By Max Davies
Brumby activist across Victoria are calling for a change, with the State Government intending to eradicate hundreds of wild horses in the Alpine and Barmah national parks.
About 500 brumbies currently live in the Barmah Forest, with a government tender approving the eradication of about 400 from the area, with similar plans prepared for brumby populations in Victoria’s high country.
The plans were authorised by Parks Victoria and Minister for Energy, Environment and Climate Change Lily D’Ambrosio in conjunction with the State Government, as well as approved by the RSPCA.
Activist Renee Neubauer said the plans would not bring the improvements to the environment as claimed.
“Twelve years ago [authorities] removed wild cattle populations from Barmah and there’s been almost no improvement in forest conditions,” she said.
“We don’t see how removing the horses that have been there for the last 200 years would drastically improve everything.”
Ms Neubauer was part of a peaceful rally outside Ms D’Ambrosio’s electorate office in Mill Park in December, featured in the Whittlesea Review.
Since then, several similar rallies have aimed to draw the attention of Ms D’Ambrosio and the government, including a major protest outside parliament on Wednesday.
Ms Neubauer, along with other groups and individuals, has been unsuccessful in contacting Ms D’Ambrosio on all occasions, with the minister not present at her Mill Park office.
Neither Ms D’Ambrosio nor the State Government responded to the Review’s request for comment by deadline.
Ms Neubauer said brumby groups were calling for a range of changes to the government’s handling of the issue.
“We would like to see some attempt made to talk with locals, people willing to rehome the horses, and brumby groups for a better solution,” she said.
“We’d also like to see more transparency on how they count the horse populations, as well as greater honesty regarding the exaggeration of damages that the horses cause to the environment.”
Under the plans, shooters would work covertly to shoot wild horses in the Victoria’s high country and Barmah State Forest. Hunting dogs would then be used to locate wounded brumbies, and chainsaws would be used to remove the carcasses from public view.
Last week, a Brumby group in Barmah found 25 horses had already been shot in the Barmah forest.

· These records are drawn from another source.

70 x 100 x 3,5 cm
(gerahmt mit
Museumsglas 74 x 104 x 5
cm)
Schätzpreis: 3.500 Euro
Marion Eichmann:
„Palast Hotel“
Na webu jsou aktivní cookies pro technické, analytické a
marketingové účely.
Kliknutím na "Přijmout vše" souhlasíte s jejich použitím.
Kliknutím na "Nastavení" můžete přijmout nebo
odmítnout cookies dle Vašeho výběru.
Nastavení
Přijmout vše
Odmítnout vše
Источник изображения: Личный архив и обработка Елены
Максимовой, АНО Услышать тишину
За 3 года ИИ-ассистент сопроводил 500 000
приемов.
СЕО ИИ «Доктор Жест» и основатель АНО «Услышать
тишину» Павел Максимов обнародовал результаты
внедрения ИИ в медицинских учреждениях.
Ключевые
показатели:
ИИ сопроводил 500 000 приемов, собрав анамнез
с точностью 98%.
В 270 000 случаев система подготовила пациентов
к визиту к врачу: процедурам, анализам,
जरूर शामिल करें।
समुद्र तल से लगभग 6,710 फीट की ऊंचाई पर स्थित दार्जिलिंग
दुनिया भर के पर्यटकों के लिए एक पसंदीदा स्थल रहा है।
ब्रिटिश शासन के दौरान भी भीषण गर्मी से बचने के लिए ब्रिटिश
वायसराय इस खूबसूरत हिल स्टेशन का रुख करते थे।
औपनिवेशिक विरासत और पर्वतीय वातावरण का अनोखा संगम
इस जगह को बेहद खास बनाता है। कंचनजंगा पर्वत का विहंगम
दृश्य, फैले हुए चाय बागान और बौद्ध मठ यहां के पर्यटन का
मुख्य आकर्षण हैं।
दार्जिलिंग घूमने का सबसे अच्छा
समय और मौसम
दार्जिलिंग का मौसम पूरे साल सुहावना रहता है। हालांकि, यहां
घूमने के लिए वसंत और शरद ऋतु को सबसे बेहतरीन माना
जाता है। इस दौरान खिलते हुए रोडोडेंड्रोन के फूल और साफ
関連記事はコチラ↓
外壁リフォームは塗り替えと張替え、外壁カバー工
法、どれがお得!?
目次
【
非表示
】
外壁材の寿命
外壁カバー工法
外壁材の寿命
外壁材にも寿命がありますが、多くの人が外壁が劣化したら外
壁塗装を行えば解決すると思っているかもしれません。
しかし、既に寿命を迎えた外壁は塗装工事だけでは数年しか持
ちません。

Neither Parks Victoria nor the State Government has revealed who is responsible for the shootings.
Ms Neubauer said she would continue to make weekly visits to either Ms D’Ambrosio’s electorate office in Mill Park or her ministerial office in East Melbourne in an attempt to speak with the minister in the lead up to the state election.
“Anyone who wants to join on the weekly visit is more than welcome,” Ms Neubauer said.
“It’s a big call for this state to just say to eradicate any animal and the more people involved the better.
“There’s no kind of legislation offering any public consultation at the moment, and we would like to see a stop to these kinds of plans for animals in the future.”